Again, as longer term readers know, I am not a big believer
in the "wealth effect", which implies a close positive
correlation between changes in asset values and spending
patterns - but many, if not most, voting members of the FOMC
do believe. So, they should take note that the downwardly
volatile stock market may have impacted spending, and in
their view, would be likely to continue to do so near term.

One other point worth mentioning in this regard is that
year-over-year the stock market, as measured by the S&P 500,
is easily within a range that the FOMC would find non-
inflationary in terms of the wealth effect. And, dare I
hasten to point out, it is down since year end. In other
words, there should no longer be a positive wealth effect,
even from the viewpoint of the FOMC.

In addition, our oft repeated view has been that the shift
to electronic filing, and hence more rapid tax refunds,
has distorted the data. Early in the year retail sales
may have been overstated, and now, on a reported basis,
they may get understated. But for the FOMC the headlines
will drive their decision, as it would be very difficult
politically to get much more aggressive on rates in the
face of a reported slowing in retail sales.

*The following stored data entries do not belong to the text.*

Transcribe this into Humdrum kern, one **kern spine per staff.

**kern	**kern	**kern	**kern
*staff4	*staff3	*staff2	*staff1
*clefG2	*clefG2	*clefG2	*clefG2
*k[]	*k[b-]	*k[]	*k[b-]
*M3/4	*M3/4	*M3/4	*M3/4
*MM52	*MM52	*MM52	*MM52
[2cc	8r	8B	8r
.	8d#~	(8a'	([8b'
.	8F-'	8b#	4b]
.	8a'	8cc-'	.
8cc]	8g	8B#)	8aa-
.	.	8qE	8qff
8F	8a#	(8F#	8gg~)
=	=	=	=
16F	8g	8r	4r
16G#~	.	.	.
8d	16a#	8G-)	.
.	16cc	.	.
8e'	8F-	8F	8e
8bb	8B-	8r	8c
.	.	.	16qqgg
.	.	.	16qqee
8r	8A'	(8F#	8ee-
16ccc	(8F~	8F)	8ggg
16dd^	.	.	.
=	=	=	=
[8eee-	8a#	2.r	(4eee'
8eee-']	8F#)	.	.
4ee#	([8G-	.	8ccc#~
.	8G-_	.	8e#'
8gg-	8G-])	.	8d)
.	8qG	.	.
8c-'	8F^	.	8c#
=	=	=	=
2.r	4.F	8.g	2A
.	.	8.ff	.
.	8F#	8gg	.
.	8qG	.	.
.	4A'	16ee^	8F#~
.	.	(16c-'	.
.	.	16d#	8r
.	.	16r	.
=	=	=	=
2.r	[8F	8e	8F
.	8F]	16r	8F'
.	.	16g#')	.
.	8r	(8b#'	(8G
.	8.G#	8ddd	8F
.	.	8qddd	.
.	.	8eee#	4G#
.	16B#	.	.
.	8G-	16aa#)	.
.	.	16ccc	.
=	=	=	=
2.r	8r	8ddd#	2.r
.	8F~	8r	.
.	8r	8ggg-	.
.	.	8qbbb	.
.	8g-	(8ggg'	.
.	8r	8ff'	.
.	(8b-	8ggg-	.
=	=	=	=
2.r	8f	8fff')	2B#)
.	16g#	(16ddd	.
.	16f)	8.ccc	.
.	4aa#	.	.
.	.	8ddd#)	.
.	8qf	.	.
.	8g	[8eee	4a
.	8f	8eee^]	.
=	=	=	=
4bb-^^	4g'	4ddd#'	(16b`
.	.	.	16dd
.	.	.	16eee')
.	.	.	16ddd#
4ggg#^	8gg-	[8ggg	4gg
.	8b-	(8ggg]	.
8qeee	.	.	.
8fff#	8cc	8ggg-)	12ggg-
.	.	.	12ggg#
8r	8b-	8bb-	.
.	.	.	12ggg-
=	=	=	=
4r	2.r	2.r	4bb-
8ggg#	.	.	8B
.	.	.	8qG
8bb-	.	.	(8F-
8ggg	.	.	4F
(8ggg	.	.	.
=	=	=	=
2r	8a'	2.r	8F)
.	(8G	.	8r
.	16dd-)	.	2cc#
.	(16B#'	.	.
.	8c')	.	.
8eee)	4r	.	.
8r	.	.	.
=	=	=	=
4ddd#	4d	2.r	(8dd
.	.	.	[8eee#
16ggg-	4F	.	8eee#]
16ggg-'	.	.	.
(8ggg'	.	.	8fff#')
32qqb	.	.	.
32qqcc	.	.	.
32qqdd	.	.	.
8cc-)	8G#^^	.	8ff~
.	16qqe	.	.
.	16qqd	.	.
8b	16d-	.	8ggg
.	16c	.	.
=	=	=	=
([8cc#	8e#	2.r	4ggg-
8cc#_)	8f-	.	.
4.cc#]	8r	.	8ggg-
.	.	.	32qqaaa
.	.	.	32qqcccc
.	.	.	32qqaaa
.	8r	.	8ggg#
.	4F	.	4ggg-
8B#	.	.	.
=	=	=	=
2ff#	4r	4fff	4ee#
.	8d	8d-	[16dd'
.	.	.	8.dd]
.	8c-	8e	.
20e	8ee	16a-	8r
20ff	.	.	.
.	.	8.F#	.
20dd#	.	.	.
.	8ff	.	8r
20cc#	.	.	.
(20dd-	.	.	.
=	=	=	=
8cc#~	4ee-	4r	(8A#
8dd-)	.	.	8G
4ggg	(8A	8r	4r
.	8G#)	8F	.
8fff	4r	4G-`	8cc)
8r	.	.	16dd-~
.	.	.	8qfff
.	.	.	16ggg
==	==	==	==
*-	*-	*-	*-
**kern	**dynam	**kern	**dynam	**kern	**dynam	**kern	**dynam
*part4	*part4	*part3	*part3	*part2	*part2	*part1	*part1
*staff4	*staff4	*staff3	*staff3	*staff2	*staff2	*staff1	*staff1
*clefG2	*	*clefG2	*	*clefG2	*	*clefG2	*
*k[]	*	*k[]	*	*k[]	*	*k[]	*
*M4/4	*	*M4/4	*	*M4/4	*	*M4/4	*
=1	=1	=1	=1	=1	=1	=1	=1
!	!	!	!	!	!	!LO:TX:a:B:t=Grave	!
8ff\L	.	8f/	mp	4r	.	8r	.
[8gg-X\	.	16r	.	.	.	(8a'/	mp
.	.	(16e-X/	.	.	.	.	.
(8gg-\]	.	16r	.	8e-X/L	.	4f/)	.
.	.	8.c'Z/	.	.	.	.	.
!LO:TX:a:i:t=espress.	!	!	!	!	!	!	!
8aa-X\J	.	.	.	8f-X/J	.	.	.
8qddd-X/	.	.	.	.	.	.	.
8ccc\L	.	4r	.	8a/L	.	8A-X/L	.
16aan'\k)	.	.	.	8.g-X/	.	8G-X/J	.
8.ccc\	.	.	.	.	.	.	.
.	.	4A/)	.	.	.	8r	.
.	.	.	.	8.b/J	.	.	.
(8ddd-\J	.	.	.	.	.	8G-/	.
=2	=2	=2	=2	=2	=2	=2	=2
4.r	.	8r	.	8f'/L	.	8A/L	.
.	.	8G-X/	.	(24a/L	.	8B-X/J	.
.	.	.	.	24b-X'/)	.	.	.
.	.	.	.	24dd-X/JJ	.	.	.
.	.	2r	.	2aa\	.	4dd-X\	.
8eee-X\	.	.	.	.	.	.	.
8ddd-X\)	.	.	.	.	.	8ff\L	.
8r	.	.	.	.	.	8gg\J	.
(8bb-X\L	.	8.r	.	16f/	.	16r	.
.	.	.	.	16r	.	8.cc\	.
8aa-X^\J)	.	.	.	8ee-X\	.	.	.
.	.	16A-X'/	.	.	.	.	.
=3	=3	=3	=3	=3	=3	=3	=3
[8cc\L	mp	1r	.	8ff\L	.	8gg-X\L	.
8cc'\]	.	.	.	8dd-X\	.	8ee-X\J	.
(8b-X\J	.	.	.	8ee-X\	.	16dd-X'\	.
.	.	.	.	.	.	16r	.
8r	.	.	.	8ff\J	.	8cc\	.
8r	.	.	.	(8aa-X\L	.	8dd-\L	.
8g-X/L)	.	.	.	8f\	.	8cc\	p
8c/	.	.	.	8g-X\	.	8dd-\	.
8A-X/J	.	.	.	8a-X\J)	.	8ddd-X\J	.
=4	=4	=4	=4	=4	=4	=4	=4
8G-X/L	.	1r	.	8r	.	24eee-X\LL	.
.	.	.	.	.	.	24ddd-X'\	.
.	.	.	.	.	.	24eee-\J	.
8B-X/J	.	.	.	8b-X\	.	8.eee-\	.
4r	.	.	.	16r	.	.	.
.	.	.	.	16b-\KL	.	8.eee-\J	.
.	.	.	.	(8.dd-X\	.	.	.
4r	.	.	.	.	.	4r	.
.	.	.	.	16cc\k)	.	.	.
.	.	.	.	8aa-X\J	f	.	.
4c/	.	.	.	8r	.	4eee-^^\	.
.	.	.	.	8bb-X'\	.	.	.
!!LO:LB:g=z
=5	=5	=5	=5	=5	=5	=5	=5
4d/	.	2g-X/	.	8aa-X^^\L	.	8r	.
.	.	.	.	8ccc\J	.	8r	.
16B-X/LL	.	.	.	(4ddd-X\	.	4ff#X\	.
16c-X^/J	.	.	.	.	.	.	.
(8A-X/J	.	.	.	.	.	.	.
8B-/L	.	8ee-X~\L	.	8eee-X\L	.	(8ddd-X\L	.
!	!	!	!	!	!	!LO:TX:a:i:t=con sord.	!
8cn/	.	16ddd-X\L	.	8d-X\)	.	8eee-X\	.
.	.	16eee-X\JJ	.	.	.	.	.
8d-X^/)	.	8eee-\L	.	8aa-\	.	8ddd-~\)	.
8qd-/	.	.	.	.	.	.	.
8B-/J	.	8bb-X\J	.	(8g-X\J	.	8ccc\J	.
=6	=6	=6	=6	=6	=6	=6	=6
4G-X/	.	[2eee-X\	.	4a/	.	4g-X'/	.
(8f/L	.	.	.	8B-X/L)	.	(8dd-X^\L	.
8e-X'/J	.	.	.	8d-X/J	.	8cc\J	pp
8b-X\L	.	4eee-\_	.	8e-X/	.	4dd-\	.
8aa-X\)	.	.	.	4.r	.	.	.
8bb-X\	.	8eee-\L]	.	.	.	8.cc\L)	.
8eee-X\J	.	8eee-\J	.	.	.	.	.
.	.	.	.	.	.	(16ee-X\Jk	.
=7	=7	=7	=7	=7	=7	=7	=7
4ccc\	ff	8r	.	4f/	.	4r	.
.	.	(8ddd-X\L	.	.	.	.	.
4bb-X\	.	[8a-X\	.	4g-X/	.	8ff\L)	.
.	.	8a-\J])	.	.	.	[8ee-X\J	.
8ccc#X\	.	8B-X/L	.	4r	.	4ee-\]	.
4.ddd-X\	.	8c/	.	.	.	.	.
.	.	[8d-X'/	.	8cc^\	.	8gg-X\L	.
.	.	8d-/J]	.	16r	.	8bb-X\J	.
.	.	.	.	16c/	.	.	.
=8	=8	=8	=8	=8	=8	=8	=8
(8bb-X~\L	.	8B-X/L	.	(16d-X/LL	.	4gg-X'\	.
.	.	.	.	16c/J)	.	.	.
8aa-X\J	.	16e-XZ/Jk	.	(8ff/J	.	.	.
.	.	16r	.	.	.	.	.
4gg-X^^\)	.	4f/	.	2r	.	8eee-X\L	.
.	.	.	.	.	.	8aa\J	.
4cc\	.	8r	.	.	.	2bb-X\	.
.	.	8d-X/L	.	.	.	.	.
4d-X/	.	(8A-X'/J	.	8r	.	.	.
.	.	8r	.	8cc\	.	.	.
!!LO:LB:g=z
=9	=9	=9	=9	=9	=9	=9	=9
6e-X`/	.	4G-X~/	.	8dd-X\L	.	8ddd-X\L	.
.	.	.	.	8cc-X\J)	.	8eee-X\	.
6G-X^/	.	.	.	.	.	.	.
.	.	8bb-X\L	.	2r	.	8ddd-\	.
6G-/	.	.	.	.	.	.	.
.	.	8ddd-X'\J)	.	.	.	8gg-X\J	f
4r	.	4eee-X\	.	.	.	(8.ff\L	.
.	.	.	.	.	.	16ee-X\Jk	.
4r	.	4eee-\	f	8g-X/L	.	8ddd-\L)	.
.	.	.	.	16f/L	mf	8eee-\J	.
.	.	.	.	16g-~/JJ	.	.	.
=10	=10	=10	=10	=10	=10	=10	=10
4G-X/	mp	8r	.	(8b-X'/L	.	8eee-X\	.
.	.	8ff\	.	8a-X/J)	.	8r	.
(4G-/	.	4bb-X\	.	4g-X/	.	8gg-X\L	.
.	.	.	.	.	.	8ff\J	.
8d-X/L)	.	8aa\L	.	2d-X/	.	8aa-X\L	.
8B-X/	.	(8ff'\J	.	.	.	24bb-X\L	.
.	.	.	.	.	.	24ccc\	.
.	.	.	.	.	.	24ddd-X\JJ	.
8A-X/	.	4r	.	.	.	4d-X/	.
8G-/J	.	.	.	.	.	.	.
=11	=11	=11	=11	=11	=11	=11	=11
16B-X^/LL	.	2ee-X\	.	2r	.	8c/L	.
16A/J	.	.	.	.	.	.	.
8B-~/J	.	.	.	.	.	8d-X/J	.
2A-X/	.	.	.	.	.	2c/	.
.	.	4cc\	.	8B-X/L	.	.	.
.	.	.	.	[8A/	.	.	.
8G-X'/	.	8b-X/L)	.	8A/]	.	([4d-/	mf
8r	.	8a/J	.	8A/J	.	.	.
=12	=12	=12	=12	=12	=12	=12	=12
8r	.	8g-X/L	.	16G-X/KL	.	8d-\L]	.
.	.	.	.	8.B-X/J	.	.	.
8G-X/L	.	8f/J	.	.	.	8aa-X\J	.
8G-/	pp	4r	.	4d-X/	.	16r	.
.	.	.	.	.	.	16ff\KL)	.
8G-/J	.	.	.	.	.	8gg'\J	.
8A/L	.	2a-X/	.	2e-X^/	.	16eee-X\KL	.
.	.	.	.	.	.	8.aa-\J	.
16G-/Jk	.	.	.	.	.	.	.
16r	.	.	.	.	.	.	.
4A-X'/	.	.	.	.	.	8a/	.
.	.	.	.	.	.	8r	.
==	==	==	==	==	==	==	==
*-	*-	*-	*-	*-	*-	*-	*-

So, in our view, Tuesday's reports are all important.
Industrial Production and Capacity Utilization are not
normally attention grabbers, so they won't have much
influence. Housing Starts / Permits, though is very
important, and our best guess is that it will slow,
perhaps quite a bit, both because of higher rates, and
because of problems coping with weather induced seasonal
shifts. If it stays strong, one half point is likely.

And, of course, if the Consumer Price Index is strong,
one half point is a virtual given. So, it is a very close
call - one quarter point continuing the trend, or one
half point to send a message. At times like this, items
at the margin come into play - say foreign exchange and the
weak Euro, and political considerations in an election year.

So, if we had to put odds on it, we'd go with 60% for one
quarter point, 40% for one half. But, the important point
for the markets, over the slightly longer term than next week,
is not the actual outcome of the vote, but whether or not
the FRB can engineer a soft landing.

In such a situation, the best advice is to stay focused on
the macro picture even as the markets remain volatile !

Current Weekly Calendar of Economic Data:
=========================================

Monday:
Tuesday: FOMC Meeting, Industrial Production /
Capacity Utilization, Housing Starts /
Permits, Consumer Price Index
Wednesday:
Thursday: Jobless Claims, FOMC Minutes, Philadelphia
Federal Reserve Board (FRB) Index
Friday: International Trade, Univ. of Michigan
Consumer Sentiment Survey



To: Ditchdigger who wrote (19881)5/13/2000 12:11:00 PM
From: LAWRENCE C.  Respond to of 29382
 
DD, have been doing well on my short term trades in EMC and ORCL. I did well with TFS too.
Lucky Lawrence



To: Ditchdigger who wrote (19881)5/16/2000 8:23:00 PM
From: Sergio H  Read Replies (1) | Respond to of 29382
 
DD, Oh wherefore art thou Ditchdigger? Reading material for you while you're on sabbatical. Morningside featured one of the Janus Funds today:

quicktake.morningstar.com

Sergio

ps I don't plan on watching the market daily for the next few months. Let's enjoy the spring and summer y'all. Lets pick good stocks and let them ride.